1. Declare no winner and eliminate Kenley, which the judges clearly were ready to do.

2. Declare no winner and no loser, send them off with one last challenge to compete for the final 3.

When Heidi declared Jerell the winner, it should have given him an automatic in. If Jerell is eliminated as predicted, it will be an injustice.

Alan October 8, 2008 at 11:51 AM  

@ Sheri - Thanks for visiting! Yeah, we too always cringe when someone disses Gentleman Tim.

@ tbone - We're totally with you. We were surprised they named ANY winner--especially when "winning" meant bupkis. This was a total do-over, and a total disappointment. And from the editing, they sure SOUNDED like they disliked Kenley's more than anyone else's last week...

Does this mean you're coming around to our late-season conspiracy theory from last week? :-)

Sally October 8, 2008 at 1:19 PM  

Possible Spoiler Alert - Well now this brings up something that happened in late August - after the series had started.

I was visiting the Bravo TV website, you know the page where somebody shows the outfits coming into their office. This was late on a Friday night - and a post came up that I unfortunately only glanced at. It had just been posted. When I realized what it was and went back about 10 minutes later, it had been removed.

It had photos of a challenge with four designers, but they had partners (for instance, Kenly was partnered with Joe for the win). I didn't pay attention to the challenge specifics, but that stuck in my mind. If that was a real post (and no reason to believe it was not) then they bring back some of the aufed designers again to work together - and Kenly and Joe have not worked together up to now.
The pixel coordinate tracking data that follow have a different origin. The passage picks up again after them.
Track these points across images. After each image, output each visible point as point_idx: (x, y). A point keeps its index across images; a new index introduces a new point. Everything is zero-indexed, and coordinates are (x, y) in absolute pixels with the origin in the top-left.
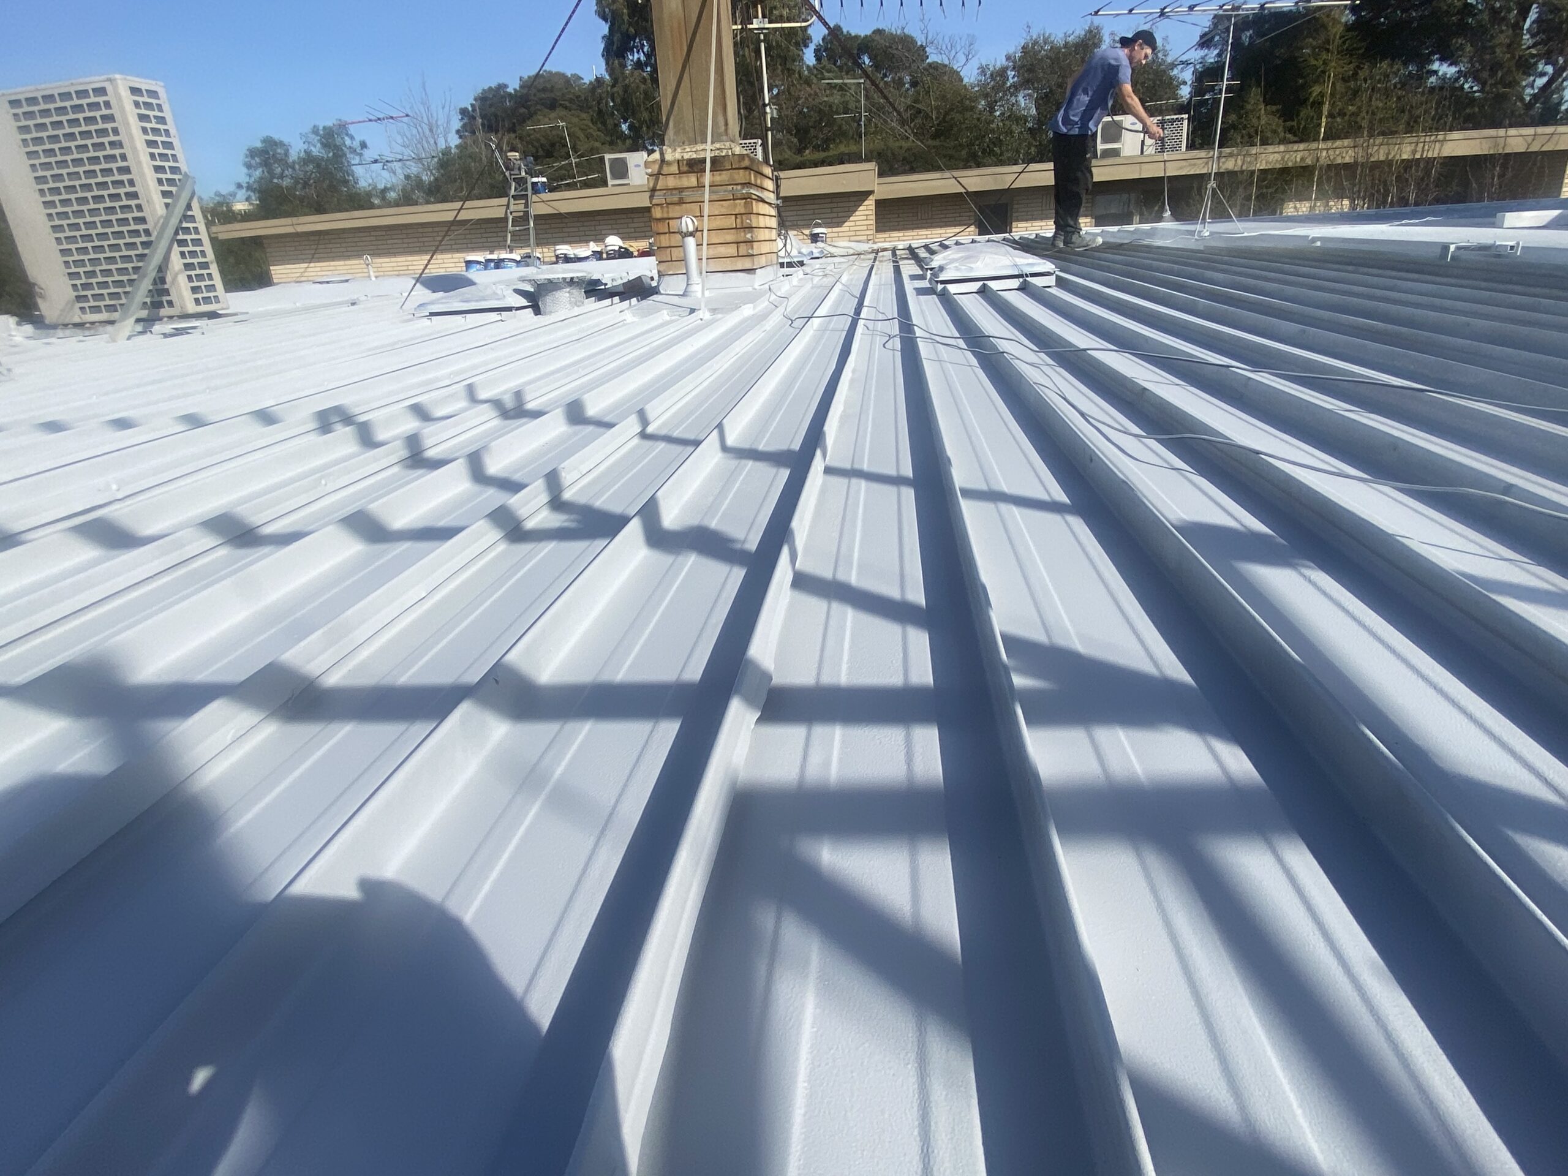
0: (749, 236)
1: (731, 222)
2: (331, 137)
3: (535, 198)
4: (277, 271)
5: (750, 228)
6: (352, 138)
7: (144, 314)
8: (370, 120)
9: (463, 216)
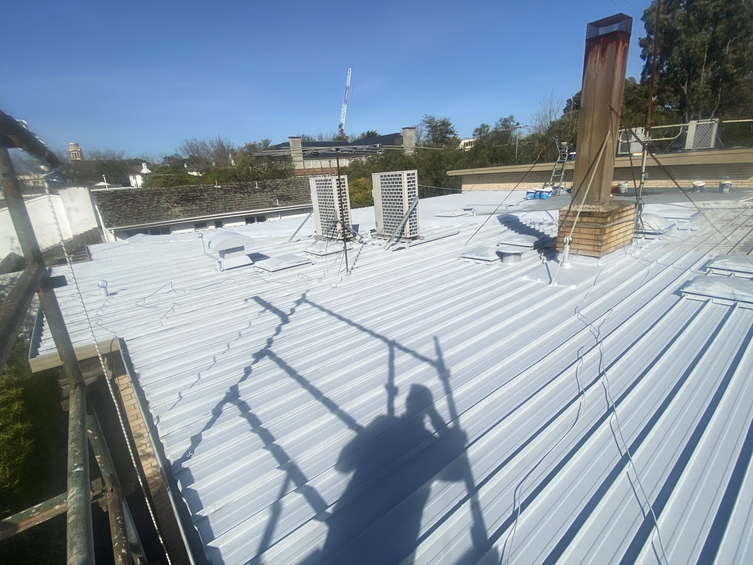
0: (600, 244)
1: (593, 237)
2: (505, 122)
3: (568, 163)
4: (464, 187)
5: (601, 241)
6: (514, 122)
7: (398, 235)
9: (534, 169)
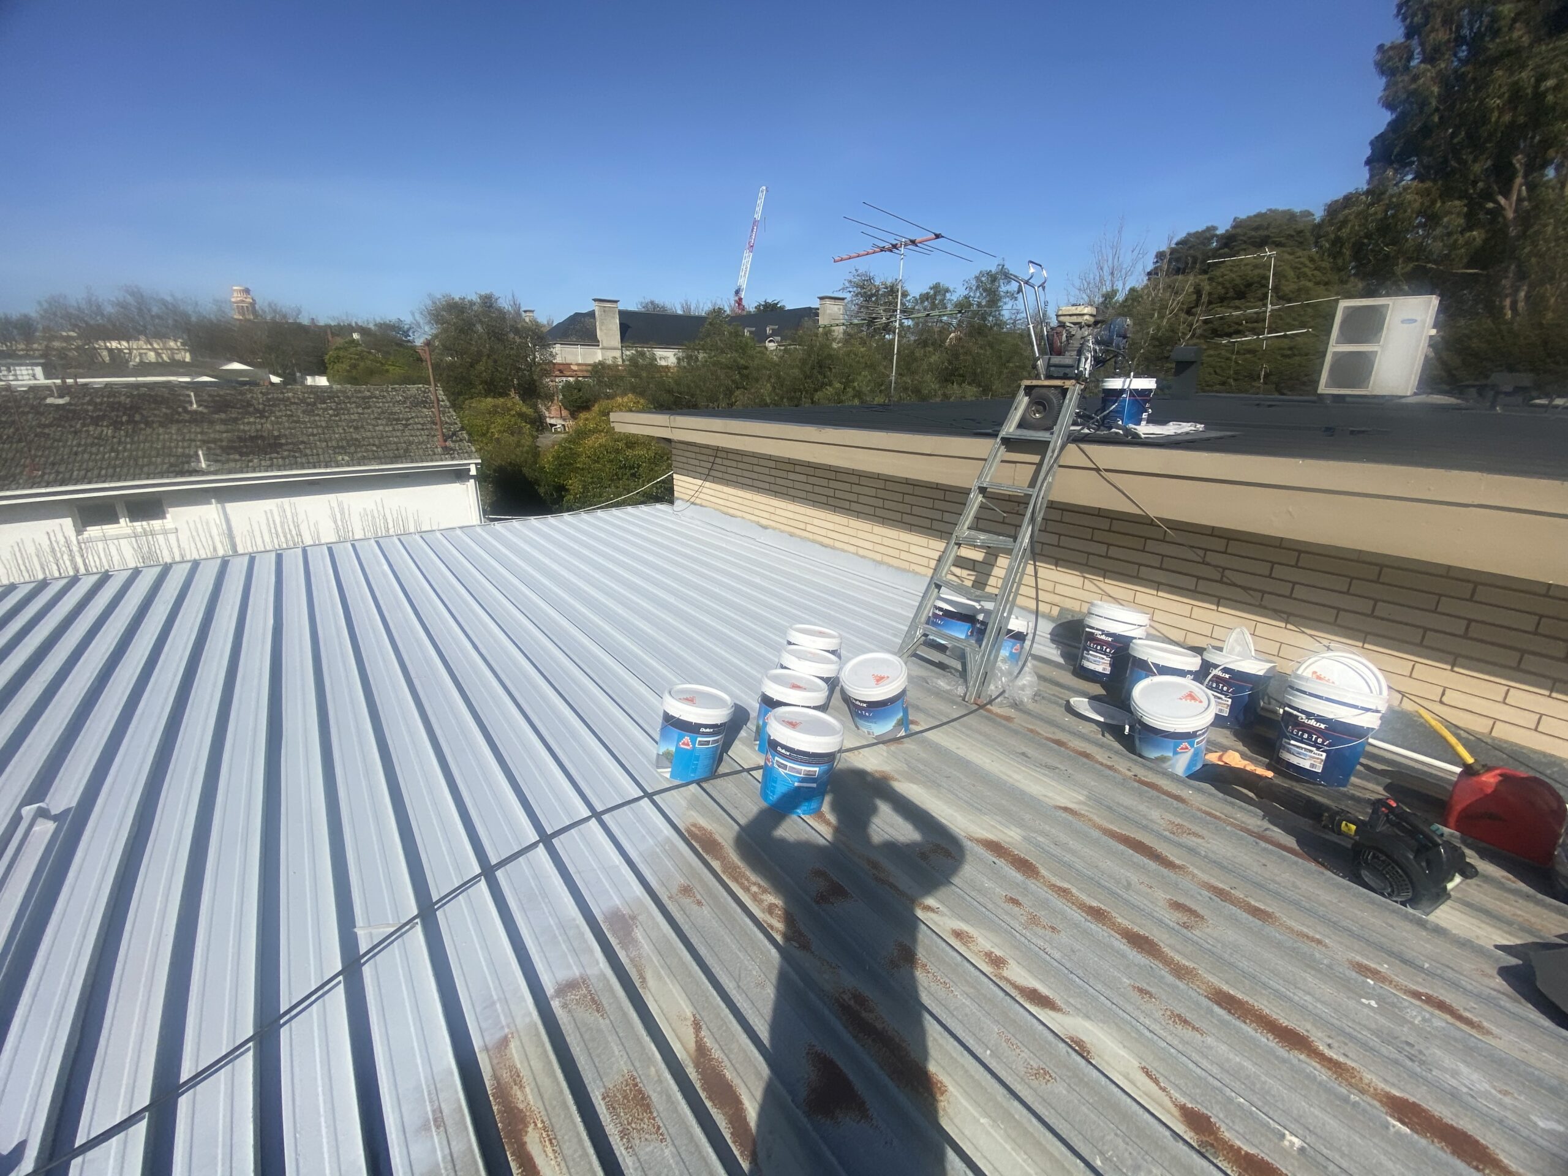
8: (883, 249)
So . . . could this post have been one of the two challenges that are coming up. Because on the preview, I definitly got the idea that there was not just a challenge before they go home, but another once they get back.

What do you all think?

Love your predictions, and I think you are right on.

Emily October 8, 2008 at 1:55 PM  

Ooh Sally, that's an intriguing possibility -- and one that would also explain the photo of Joe and Jerrell goofing off. If Joe was brought back to be paired with Kenley, he and Jerrell would then be in close proximity.

The thing is, they already did the bring-back-the-auf'd thing this season. I really don't see them doing it again. Are you sure that what you saw was Joe and and not Wesley, from the "What's Your Sign" challenge? Are you sure you saw facial hair?

Sally October 8, 2008 at 2:15 PM  

Hi Emily: Yep, I know they already did the bring back the auf'd, but . . . if it was a fake, they went to a lot of effort to create four outfits to be photographed and posted on the website for 10 minutes.

I saw only photos of the outfits, not the designers - the text said that Kenly and Joe were the winners.

As I said, there appear to be two challenges - granted one is probably the wedding dress, but the second may be this other thing - and perhaps that makes a difference for Kenley?

I don't know, and am just speculatiing like everyone else.

AndreB,  October 8, 2008 at 2:50 PM  

Alan, I had a similar response to last week's episode. The whole thing just left a bad taste in the mouth. The final straw for me was when Korto - who had just said on the runway that she would take Jerell and Leanne to the final with her b/c of who they were as designers and as people - lashed out at Kenley in the waiting room, while being flanked by Jerell and Leanne. What Kenley said about Korto on the runway was not in any way close to the harshness of Korto's remarks, and yet here was Korto slapping salt into the wounds while the others silently gloated. A horribly low moment. So much so that when Tim called for a group hug even I didn't want to join in on it.

Watching the calculated previews for this week's episode I thought to myself that maybe it's a good thing after all that the show's producers stepped down at the end of the season. They seem to have run of ideas, enthusiasm, and good will. They seem not to care about anything anymore but "drama".

duneboi,  October 8, 2008 at 7:17 PM  

On one of the preview clips no longer shown, Heidi "aufs" a designer to her far left. Jerell is standing to the far left. Michael Kors calls one of the designer's creation(s) "garish". After having viewed the remaining four designer's collections, that description best fits Jerell's work.